The characteristics of mercury have led to a range of beliefs across the world. For instance its sudden movement’s characteristic is believed to mean that it will furnish remedies more quickly. It is also said to prevent evil and bad luck form sticking to a person because of its slippery nature.

Mercury has long been used in ethnocultural or religious practices such as Santeria (an Afro-Hispanic belief system), Palo Mayombe (Caribbean), Candomble (Afro-Brazilian), voodoo (Afro-Haitian) and Yoruba Orisha (Afro-Hispanic) among others. Most of these uses are associated with African roots and many of them are related to the Roman Catholic teachings of Spaniards.

In Hindu scriptures, parad (mercury) is regarded as the best of all metals. The opportunity to touch and worship a parad Shivalinga (statue or icon) is believed by some to reward one’s holy and good deeds done in the previous and present life. If one meditates beside a parad Shivalinga, it is believed the mind naturally gets concentrated. Mercury is used in such statues, objects and amulets throughout Hindu areas of India for a range of health-related, ceremonial and religious purposes. Mercury is also applied to the skin or used in bathwater, perfumes, lotions and soaps; injected subcutaneously to ward off evil and protect against exposure to diseases while travelling (Prasad 2004) or intramuscularly to help athletes build muscle mass.

Mercury was brought to the new world by Spaniards for use in extracting gold from ores. Its amalgamating properties led to a belief that mercury attracts good fortune, wealth and love.

Mercury is also used in many Asian (especially Chinese) medicines. Ernst and Coon (2001) reported that dozens of Chinese medicines contain Cinnabaris – a complex of sulphides that contain mainly mercuric sulphide; Calomelas – mercurous chloride (calomel); or Hydrargyrioxydum rubrum – red mercuric oxide. (See also Guangdong, 1997.) No doubt these are among the approximately 1000 homeopathic products identified by the US Food & Drug Administration to contain mercury in varying amounts (Maxson, 2004). China’s emperor, QIN Shi Huang Di (260 BC – 210 BC) took mercury pills in an attempt to achieve eternal life, but instead he dies from mercury poisoning.

Certain herbal remedies and religious items are said to contain substantial amounts of mercury. A good example is the ‘azogue’ – a metallic mercury capsule known to contain up to 8 – 9mg mercury. This capsule is supposedly used to attract luck, love, good health or money; to protect against evil; or to speed the action of spells through a variety of recommended uses. Other uses include:, carrying mercury in a sealed pouch prepared by a spiritual leader, wearing it as an amulet, sprinkling it on the floor or in an automobile, mixing it with perfumes or adding it to devotional candles or oil lamps. For pharmaceutical purposes it is also sometimes taken internally to treat gastrointestinal disorders, or added to bath water, detergent or cosmetic products (NJ MTF, 2002).
============
* _WORK INSTRUCTION 1_
Can you reproduce the passage on mercury's cultural uses between "Mercury was brought" and "from mercury poisoning.", inclusive?
* _WORK INSTRUCTION 2_
Do these statements agree with the passage on mercury's cultural uses? For each, answer yes or no and quote the deciding words.
(a) Mercury was brought to the new world by the Portuguese for use in extracting silver.
(b) Hindu scriptures regard parad as the best of all metals.
(c) The US Food & Drug Administration identified approximately 1000 homeopathic products that contain mercury.
* _WORK INSTRUCTION 3_
Which ethnocultural or religious practices does the passage on mercury's cultural uses list by name as long-standing users of mercury?

* _DATASET EXCERPTS_
============
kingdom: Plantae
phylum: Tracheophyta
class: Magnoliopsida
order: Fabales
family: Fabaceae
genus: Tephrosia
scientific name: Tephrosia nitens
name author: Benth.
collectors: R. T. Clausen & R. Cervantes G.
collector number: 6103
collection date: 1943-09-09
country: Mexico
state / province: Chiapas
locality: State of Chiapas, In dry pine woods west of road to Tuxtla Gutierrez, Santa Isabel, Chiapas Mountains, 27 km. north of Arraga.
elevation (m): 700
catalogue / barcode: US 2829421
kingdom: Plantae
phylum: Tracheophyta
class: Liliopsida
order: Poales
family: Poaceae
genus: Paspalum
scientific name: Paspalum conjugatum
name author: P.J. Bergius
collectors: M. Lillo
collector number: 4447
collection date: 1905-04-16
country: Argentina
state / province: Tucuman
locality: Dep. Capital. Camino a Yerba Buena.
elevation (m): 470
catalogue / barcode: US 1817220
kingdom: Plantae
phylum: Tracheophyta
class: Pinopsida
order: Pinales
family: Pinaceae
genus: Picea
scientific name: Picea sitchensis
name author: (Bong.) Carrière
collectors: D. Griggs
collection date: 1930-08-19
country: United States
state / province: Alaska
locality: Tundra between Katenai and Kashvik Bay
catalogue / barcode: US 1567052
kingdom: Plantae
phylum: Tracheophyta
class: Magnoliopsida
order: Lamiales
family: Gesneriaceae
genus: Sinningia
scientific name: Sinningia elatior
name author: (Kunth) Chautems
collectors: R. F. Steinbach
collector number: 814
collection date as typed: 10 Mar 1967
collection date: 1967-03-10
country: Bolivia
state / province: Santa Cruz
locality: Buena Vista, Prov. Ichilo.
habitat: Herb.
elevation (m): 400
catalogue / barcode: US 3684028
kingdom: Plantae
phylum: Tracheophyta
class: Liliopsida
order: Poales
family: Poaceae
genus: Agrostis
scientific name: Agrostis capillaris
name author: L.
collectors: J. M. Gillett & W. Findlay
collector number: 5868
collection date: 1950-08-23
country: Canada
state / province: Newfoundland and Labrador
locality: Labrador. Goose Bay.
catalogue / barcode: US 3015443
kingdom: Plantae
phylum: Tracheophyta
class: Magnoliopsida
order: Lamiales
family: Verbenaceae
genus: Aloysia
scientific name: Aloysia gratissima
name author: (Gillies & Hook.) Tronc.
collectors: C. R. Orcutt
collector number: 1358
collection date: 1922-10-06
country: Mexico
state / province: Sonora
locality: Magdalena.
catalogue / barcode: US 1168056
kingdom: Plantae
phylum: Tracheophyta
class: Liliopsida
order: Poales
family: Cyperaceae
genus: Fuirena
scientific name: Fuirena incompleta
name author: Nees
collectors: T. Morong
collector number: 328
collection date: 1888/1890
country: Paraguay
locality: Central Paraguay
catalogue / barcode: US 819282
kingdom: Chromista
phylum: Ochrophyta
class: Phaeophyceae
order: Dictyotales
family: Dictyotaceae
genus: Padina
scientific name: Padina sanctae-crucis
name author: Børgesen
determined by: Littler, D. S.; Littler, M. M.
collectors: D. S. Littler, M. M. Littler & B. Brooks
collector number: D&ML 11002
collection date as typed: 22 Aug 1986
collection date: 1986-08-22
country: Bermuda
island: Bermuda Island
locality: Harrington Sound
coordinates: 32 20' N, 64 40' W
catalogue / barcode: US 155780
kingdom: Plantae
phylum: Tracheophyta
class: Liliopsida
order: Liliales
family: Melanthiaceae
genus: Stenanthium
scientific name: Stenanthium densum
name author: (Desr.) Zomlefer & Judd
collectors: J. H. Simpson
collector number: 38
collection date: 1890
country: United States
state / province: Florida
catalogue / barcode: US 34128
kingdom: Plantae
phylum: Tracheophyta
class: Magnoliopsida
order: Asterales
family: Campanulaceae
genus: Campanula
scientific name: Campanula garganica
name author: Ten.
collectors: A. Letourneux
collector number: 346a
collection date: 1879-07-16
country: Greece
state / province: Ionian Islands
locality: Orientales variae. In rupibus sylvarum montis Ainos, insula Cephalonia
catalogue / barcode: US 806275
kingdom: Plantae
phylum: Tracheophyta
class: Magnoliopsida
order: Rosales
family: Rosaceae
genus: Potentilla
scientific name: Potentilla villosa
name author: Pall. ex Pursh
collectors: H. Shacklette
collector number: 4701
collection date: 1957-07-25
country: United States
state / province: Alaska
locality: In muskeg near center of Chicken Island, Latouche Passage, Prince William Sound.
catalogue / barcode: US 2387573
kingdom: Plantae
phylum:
============
* _PROBLEM SOLUTION 1_
Mercury was brought to the new world by Spaniards for use in extracting gold from ores. Its amalgamating properties led to a belief that mercury attracts good fortune, wealth and love.

Mercury is also used in many Asian (especially Chinese) medicines. Ernst and Coon (2001) reported that dozens of Chinese medicines contain Cinnabaris – a complex of sulphides that contain mainly mercuric sulphide; Calomelas – mercurous chloride (calomel); or Hydrargyrioxydum rubrum – red mercuric oxide. (See also Guangdong, 1997.) No doubt these are among the approximately 1000 homeopathic products identified by the US Food & Drug Administration to contain mercury in varying amounts (Maxson, 2004). China’s emperor, QIN Shi Huang Di (260 BC – 210 BC) took mercury pills in an attempt to achieve eternal life, but instead he dies from mercury poisoning.

* _PROBLEM SOLUTION 2_
(a) No: "Mercury was brought to the new world by Spaniards for use in extracting gold from ores."
(b) Yes: "In Hindu scriptures, parad (mercury) is regarded as the best of all metals."
(c) Yes: "the approximately 1000 homeopathic products identified by the US Food & Drug Administration to contain mercury in varying amounts"

* _PROBLEM SOLUTION 3_
- Santeria
- Palo Mayombe
- Candomble
- voodoo
- Yoruba Orisha